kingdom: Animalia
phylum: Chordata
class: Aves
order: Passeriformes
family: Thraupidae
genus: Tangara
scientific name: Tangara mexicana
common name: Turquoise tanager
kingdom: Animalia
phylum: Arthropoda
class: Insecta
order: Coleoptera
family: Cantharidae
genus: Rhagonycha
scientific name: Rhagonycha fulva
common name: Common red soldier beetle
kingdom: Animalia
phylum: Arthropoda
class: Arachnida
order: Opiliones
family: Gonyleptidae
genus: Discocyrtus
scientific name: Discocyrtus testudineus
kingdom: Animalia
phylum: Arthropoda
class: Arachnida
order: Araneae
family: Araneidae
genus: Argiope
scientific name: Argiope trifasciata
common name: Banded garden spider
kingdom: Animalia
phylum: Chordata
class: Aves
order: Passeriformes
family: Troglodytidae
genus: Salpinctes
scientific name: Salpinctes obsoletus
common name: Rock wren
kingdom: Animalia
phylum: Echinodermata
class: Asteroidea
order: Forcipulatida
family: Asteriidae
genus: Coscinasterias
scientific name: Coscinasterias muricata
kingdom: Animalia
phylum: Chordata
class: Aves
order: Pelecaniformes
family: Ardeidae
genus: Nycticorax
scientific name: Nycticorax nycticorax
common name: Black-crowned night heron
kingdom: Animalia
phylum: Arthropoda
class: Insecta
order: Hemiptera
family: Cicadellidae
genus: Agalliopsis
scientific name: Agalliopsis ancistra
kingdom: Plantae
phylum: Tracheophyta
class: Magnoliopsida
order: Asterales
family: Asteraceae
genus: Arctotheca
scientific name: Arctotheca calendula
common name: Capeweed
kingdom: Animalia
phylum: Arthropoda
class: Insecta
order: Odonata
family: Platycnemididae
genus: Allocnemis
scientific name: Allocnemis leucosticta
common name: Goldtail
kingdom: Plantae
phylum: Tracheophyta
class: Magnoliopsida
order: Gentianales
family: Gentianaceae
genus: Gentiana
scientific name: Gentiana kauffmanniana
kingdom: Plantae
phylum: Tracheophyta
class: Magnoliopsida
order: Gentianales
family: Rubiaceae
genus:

::::::::::

Write out every line above again, word for word, with nothing changed.

> [THE SOLUTION]
kingdom: Animalia
phylum: Chordata
class: Aves
order: Passeriformes
family: Thraupidae
genus: Tangara
scientific name: Tangara mexicana
common name: Turquoise tanager
kingdom: Animalia
phylum: Arthropoda
class: Insecta
order: Coleoptera
family: Cantharidae
genus: Rhagonycha
scientific name: Rhagonycha fulva
common name: Common red soldier beetle
kingdom: Animalia
phylum: Arthropoda
class: Arachnida
order: Opiliones
family: Gonyleptidae
genus: Discocyrtus
scientific name: Discocyrtus testudineus
kingdom: Animalia
phylum: Arthropoda
class: Arachnida
order: Araneae
family: Araneidae
genus: Argiope
scientific name: Argiope trifasciata
common name: Banded garden spider
kingdom: Animalia
phylum: Chordata
class: Aves
order: Passeriformes
family: Troglodytidae
genus: Salpinctes
scientific name: Salpinctes obsoletus
common name: Rock wren
kingdom: Animalia
phylum: Echinodermata
class: Asteroidea
order: Forcipulatida
family: Asteriidae
genus: Coscinasterias
scientific name: Coscinasterias muricata
kingdom: Animalia
phylum: Chordata
class: Aves
order: Pelecaniformes
family: Ardeidae
genus: Nycticorax
scientific name: Nycticorax nycticorax
common name: Black-crowned night heron
kingdom: Animalia
phylum: Arthropoda
class: Insecta
order: Hemiptera
family: Cicadellidae
genus: Agalliopsis
scientific name: Agalliopsis ancistra
kingdom: Plantae
phylum: Tracheophyta
class: Magnoliopsida
order: Asterales
family: Asteraceae
genus: Arctotheca
scientific name: Arctotheca calendula
common name: Capeweed
kingdom: Animalia
phylum: Arthropoda
class: Insecta
order: Odonata
family: Platycnemididae
genus: Allocnemis
scientific name: Allocnemis leucosticta
common name: Goldtail
kingdom: Plantae
phylum: Tracheophyta
class: Magnoliopsida
order: Gentianales
family: Gentianaceae
genus: Gentiana
scientific name: Gentiana kauffmanniana
kingdom: Plantae
phylum: Tracheophyta
class: Magnoliopsida
order: Gentianales
family: Rubiaceae
genus:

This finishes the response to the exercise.